Another advantage of using Jupyter notebooks for automated workflows is that if any errors occur during execution, these errors will be displayed inline within the notebook, aiding debugging.
With the decision to automate running notebooks comes the need to parametrise the notebooks at execution time (otherwise we would be repeatedly running an identical notebook and getting the same output). AutoFlow will use Papermill to parametrise and execute Jupyter notebooks. Additionally, scrapbook (formerly a part of the papermill library) can be used to persist data in a notebook so that it can be re-used in a later notebook. This allows for building workflows from multiple notebooks, for example to produce a daily PDF report that compiles results from multiple separate analyses.
AutoFlow will use Jupyter notebooks as the central user-defined components of workflows (both for defining queries to be run and for producing the content of output reports), and will use Papermill to parametrise and execute the notebooks.

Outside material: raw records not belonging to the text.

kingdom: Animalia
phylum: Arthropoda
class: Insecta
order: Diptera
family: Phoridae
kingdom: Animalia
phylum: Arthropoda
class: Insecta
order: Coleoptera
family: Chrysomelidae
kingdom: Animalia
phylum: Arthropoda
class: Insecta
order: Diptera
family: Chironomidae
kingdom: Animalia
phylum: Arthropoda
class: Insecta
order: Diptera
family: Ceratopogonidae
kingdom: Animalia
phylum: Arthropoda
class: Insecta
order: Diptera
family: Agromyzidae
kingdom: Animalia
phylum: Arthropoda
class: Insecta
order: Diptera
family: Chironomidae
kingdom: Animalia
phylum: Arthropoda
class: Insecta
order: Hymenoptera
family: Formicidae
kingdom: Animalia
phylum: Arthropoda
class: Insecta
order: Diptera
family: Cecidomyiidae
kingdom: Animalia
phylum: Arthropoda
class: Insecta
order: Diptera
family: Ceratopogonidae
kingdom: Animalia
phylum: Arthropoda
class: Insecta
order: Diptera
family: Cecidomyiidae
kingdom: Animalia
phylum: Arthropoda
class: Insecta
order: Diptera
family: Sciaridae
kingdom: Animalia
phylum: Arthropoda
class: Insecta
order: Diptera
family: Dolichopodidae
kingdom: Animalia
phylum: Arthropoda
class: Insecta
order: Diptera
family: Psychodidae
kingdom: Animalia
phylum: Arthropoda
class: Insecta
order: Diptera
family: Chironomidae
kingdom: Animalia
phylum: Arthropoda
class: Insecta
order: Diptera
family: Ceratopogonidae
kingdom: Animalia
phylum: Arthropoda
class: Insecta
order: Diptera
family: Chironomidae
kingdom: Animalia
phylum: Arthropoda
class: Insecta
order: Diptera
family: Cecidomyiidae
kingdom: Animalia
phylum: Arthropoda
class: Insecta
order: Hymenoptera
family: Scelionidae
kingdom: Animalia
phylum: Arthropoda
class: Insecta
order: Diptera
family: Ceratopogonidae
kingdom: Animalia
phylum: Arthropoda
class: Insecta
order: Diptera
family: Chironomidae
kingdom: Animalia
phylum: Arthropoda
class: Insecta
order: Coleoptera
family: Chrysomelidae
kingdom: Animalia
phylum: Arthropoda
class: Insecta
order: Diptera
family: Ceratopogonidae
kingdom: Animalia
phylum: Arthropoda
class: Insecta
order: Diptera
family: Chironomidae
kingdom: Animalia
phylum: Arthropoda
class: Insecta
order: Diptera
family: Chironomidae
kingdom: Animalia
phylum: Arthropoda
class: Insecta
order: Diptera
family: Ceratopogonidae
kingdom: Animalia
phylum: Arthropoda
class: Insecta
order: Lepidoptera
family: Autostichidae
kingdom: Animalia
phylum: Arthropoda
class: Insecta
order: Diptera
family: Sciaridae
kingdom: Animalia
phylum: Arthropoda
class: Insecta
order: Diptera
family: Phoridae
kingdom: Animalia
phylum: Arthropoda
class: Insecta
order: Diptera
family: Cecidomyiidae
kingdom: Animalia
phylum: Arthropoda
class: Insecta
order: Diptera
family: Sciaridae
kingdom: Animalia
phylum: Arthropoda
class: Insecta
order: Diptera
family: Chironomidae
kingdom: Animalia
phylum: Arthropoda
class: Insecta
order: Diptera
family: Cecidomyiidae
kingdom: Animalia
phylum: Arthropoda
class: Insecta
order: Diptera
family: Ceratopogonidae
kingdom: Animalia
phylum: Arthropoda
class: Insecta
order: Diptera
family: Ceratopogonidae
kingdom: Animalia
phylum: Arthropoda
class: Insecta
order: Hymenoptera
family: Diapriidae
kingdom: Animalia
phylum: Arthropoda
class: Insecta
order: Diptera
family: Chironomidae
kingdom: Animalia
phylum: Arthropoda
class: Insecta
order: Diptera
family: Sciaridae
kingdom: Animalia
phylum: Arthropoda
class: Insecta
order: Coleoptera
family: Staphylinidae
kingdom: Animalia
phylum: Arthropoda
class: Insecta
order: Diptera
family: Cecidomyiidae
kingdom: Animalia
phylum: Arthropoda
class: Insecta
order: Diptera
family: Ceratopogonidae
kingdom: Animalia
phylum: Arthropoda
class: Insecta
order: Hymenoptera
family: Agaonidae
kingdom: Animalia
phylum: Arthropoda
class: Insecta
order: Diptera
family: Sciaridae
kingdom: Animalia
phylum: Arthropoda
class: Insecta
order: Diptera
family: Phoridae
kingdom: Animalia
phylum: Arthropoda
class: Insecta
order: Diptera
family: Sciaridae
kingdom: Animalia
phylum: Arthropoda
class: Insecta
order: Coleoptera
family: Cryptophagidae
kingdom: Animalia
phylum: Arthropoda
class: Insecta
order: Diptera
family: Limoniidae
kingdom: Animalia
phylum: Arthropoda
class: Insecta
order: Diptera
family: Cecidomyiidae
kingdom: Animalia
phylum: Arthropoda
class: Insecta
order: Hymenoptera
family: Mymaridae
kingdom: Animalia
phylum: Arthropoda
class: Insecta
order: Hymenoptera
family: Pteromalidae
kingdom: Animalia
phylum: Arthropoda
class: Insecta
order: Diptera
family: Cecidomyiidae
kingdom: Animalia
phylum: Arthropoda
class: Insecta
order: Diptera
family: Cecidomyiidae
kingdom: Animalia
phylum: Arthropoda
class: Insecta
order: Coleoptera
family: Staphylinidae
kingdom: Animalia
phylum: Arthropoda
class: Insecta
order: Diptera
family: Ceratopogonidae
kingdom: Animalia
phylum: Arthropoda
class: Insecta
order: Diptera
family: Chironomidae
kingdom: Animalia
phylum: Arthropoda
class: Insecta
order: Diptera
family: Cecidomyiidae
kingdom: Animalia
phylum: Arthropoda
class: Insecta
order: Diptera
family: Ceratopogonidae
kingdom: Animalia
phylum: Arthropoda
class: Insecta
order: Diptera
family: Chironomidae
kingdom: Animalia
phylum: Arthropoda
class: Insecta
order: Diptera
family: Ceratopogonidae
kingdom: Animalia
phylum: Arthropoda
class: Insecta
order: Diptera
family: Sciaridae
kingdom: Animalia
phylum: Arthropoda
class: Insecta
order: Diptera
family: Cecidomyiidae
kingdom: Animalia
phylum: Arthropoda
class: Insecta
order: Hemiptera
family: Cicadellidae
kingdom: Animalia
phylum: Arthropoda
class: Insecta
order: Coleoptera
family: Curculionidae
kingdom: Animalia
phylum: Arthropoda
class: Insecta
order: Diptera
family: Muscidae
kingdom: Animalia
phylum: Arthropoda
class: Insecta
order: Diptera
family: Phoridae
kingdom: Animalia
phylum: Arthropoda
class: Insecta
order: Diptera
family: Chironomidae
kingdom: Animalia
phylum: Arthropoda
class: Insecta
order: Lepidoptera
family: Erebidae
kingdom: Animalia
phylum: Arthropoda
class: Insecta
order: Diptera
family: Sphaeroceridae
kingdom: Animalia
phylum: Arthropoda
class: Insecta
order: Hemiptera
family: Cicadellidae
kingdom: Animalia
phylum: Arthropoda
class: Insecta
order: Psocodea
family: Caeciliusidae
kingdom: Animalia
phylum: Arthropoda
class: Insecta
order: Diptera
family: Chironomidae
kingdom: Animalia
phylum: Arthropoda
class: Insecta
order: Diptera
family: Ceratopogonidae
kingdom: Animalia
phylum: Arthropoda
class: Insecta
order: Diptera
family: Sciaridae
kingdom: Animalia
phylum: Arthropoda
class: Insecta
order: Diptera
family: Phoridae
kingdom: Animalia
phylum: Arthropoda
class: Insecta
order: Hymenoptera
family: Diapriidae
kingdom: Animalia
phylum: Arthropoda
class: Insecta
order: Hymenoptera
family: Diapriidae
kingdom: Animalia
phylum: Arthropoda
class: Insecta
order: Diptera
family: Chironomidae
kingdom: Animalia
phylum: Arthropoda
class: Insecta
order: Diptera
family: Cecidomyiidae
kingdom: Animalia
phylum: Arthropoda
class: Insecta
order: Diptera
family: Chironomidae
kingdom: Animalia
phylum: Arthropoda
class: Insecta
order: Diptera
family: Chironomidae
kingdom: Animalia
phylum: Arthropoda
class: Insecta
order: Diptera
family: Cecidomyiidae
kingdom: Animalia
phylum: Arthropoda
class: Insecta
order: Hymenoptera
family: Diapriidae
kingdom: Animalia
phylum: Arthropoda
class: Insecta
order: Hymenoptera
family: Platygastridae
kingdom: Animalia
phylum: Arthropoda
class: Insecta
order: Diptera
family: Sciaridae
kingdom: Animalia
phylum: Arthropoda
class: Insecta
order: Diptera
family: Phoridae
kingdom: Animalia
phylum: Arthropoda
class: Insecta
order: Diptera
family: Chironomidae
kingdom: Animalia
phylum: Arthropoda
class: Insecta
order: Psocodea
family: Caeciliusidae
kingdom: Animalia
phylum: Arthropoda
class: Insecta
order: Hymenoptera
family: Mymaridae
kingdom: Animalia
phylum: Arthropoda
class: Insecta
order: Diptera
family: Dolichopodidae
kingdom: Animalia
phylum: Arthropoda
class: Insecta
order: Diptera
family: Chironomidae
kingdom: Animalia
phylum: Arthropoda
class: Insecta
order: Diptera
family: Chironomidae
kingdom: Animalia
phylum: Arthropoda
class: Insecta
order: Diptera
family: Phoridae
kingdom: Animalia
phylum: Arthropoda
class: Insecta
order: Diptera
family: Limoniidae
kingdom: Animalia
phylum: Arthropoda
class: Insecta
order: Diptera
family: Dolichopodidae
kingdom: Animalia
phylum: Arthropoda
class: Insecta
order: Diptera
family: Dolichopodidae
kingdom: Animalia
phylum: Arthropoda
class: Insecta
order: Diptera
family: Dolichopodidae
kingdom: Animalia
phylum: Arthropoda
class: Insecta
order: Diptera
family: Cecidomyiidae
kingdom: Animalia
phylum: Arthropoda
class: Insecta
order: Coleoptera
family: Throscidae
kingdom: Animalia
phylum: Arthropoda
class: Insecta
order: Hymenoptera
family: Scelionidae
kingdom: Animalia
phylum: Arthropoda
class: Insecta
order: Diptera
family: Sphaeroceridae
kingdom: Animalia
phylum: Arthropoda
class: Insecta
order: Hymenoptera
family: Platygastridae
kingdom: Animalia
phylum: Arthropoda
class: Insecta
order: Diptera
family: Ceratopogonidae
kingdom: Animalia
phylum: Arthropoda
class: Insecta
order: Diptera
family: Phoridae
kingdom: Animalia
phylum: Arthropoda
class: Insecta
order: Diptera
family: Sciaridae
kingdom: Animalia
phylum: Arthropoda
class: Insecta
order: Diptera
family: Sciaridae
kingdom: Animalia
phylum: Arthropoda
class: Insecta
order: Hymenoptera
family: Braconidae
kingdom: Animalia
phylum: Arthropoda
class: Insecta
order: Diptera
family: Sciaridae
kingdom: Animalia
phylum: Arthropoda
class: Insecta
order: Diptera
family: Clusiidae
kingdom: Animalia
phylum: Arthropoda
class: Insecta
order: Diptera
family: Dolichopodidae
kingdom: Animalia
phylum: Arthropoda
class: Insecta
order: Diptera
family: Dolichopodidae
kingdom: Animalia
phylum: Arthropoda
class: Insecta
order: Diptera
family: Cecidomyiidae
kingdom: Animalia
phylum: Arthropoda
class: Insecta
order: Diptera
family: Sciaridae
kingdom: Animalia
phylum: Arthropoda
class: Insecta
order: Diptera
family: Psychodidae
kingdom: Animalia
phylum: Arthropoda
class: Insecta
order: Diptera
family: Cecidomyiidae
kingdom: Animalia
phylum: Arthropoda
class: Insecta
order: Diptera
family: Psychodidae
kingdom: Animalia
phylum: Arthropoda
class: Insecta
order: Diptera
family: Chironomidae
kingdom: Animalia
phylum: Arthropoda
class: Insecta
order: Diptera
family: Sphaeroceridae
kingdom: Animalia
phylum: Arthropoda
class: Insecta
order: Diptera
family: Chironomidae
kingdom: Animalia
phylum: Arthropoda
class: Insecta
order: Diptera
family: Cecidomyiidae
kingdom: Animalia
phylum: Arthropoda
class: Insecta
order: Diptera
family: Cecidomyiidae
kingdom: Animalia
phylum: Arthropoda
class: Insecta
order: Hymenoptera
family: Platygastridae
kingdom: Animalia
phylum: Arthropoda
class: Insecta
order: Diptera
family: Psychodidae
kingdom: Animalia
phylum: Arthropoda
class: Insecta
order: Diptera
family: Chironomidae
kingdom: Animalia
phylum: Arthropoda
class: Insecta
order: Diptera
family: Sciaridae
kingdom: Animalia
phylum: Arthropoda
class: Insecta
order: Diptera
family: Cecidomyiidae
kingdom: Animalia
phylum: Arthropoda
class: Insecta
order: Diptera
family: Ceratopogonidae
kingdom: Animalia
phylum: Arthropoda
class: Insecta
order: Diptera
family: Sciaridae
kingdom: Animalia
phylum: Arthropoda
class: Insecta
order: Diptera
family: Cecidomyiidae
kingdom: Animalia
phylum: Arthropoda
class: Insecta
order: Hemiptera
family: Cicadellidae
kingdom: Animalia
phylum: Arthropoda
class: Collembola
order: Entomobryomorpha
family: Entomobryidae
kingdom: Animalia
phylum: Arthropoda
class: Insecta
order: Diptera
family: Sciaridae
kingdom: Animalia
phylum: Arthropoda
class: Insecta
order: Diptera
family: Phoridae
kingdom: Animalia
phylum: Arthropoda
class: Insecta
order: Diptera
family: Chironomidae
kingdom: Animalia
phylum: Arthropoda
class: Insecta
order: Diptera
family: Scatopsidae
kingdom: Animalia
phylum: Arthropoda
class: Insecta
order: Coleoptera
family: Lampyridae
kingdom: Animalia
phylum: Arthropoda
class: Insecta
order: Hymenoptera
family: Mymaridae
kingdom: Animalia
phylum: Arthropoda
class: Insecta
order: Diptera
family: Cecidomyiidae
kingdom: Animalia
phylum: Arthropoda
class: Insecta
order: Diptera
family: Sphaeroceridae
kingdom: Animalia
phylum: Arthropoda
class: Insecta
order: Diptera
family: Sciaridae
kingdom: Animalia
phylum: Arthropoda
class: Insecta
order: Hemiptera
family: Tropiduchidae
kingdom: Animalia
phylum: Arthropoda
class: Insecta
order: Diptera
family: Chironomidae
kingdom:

Scrapbook will also be installed in an AutoFlow deployment, so that users can share data between several notebooks in a workflow.
This decision should allow a lot of flexibility in AutoFlow usage, since anything that can be done in a Jupyter notebook can be automated with AutoFlow. Analysts will typically be familiar with Jupyter notebooks already, so the process of prototyping a workflow before eventually automating it with AutoFlow should be fairly user-friendly.
We should remain alert to potential security consequences of this decision, since allowing users to provide their own Jupyter notebooks in principle allows them to execute arbitrary code within the AutoFlow container.